Reading time: 3 minutes
Author:
With its brain-inspired AI chip, TU Delft spinoff Innatera Nanosystems claims sensor data can be processed 100x faster and with up to 500x less energy than with conventional processors.
Innatera Nanosystems has raised 5 million euros in seed funding to bring its brain-inspired processing technology to sensors and sensor-based devices. The Delft University of Technology spinoff’s neuromorphic processing chip closely mimics the brain’s mechanisms for pattern recognition, enabling sensor data to be processed 100x faster and with up to 500x less energy than with conventional processors. These efficiency and performance gains allow advanced AI to be embedded into the sensor edge, unlocking a wide gamut of applications including intelligent speech processing in human-machine interfaces, vitals monitoring in wearable devices, target recognition in radars and lidars, and fault detection in industrial and automotive equipment.
According to Innatera, its solution is radically different from the traditional AI chips being proposed by its competitors and fundamentally changes how sensor data is processed. The technology relies on a new breed of analog/mixed-signal computing circuits that recreate the behavior of the brain’s fundamental building blocks – spiking neurons and synapses. Neural networks built with spiking neurons possess a precise notion of time, which enables them to be 10-100x more compact than conventional artificial neural networks, especially for applications involving data with high spatial and temporal correlations. As a result of this approach, Innatera’s architecture delivers a combination of ultra-low-power and ultra-short recognition latency, with up to 10,000x higher performance per watt than typical digital processors and conventional AI accelerators.
The edge of the edge
“The most impactful sensor-driven applications today are limited by the efficiency and speed of the processor, and this is more so in small, battery-powered devices than anywhere else,” explains Innatera CEO Sumeet Kumar. “We’re reinventing processing for sensors by combining the energy efficiency of analog/mixed-signal neuromorphic silicon with the performance gains of true spiking neural network algorithms, in a single integrated compute solution.” Innatera says it has been working together with several big international names on applications that it suggests are game-changers. The company expects these developments to surface in the consumer, industrial and automotive markets in the next few years.

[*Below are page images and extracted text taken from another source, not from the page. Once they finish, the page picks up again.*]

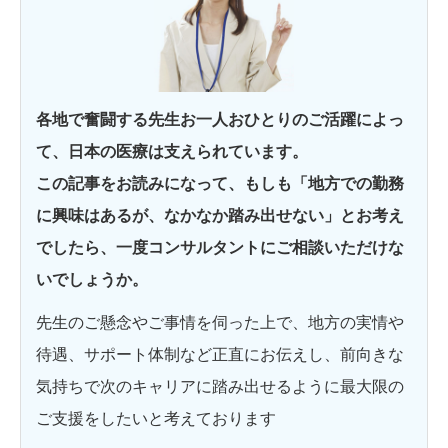
各地で奮闘する先生お一人おひとりのご活躍によっ
て、日本の医療は支えられています。
この記事をお読みになって、もしも「地方での勤務
に興味はあるが、なかなか踏み出せない」とお考え
でしたら、一度コンサルタントにご相談いただけな
いでしょうか。
先生のご懸念やご事情を伺った上で、地方の実情や
待遇、サポート体制など正直にお伝えし、前向きな
気持ちで次のキャリアに踏み出せるように最大限の
ご支援をしたいと考えております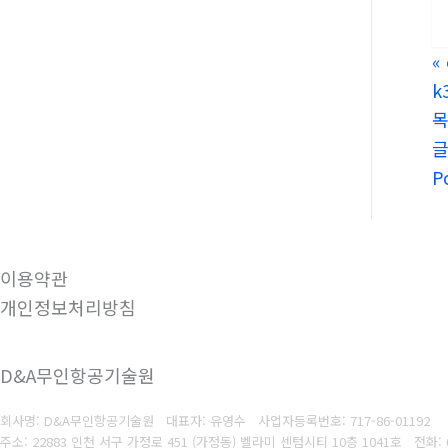
«
k
P
이용약관
개인정보처리방침
D&A무인항공기술원
회사명: D&A무인항공기술원 대표자: 유영수
사업자등록번호:
717-86-01192
주소: 22883 인천 서구 가정로 451 (가정동) 벨라미 센텀시티 10층 1041호
전화: 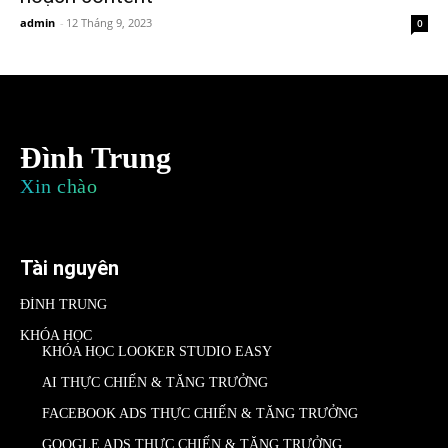
admin
-
12 Tháng 9, 2023
0
Đình Trung
Xin chào
Tài nguyên
ĐÌNH TRUNG
KHÓA HỌC
KHÓA HỌC LOOKER STUDIO EASY
AI THỰC CHIẾN & TĂNG TRƯỞNG
FACEBOOK ADS THỰC CHIẾN & TĂNG TRƯỞNG
GOOGLE ADS THỰC CHIẾN & TĂNG TRƯỞNG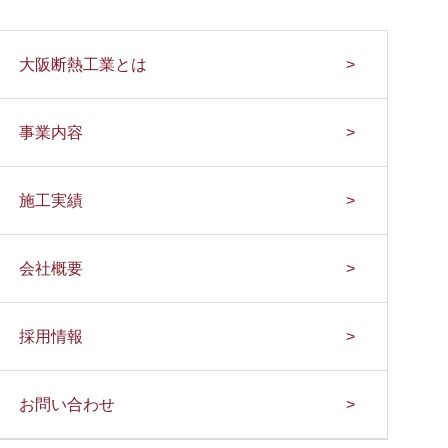
大阪断熱工業とは
事業内容
施工実績
会社概要
採用情報
お問い合わせ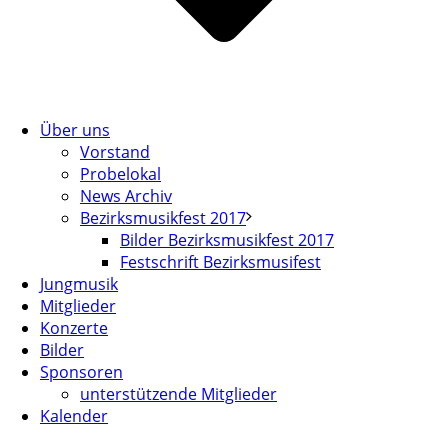
Über uns
Vorstand
Probelokal
News Archiv
Bezirksmusikfest 2017
Bilder Bezirksmusikfest 2017
Festschrift Bezirksmusifest
Jungmusik
Mitglieder
Konzerte
Bilder
Sponsoren
unterstützende Mitglieder
Kalender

The €5M seed investment round was led by Munich-based deep-tech investors MIG Verwaltungs AG and the Industrial Technologies Fund of BTOV. According to Christian Reitberger, partner at BTOV, “Innatera sets itself apart from the plethora of AI accelerator companies by focussing on the edge of the edge – sensory data processing in the field. Translating truly brain-inspired design principles into state-of-the-art analog/mixed-signal solutions enables a performance envelope not accessible to more conventional solutions”. Sören Hein, partner at MIG adds: “We were particularly impressed by the team, which combines deep academic credentials with practical industry experience at leading semiconductor companies. They realized early on the fundamental importance of algorithms and software to unlock the market potential of SNN chips.”
Customer commitments
Incorporated in 2018 as a university spinoff, Innatera builds on over a decade of research into computational neuroscience and low-power processing. It currently has about 15 employees at its HQ in Delft and is in the process of setting up a design center in Bangalore, India. The company is developing a suite of proprietary algorithms and a software toolchain to realize the full potential of its neuromorphic silicon. The investment will enable it to scale up its R&D efforts and accelerate product development to deliver on customer commitments through 2021.
One hundred kilometers to the south, Grai Matter Labs is working on a similar brain-inspired chip, with a similar ambition of bringing the fastest AI per watt for sensor analytics and machine learning to every device on the edge. Recently, this fabless semiconductor scale-up with Eindhoven roots got a $14M boost.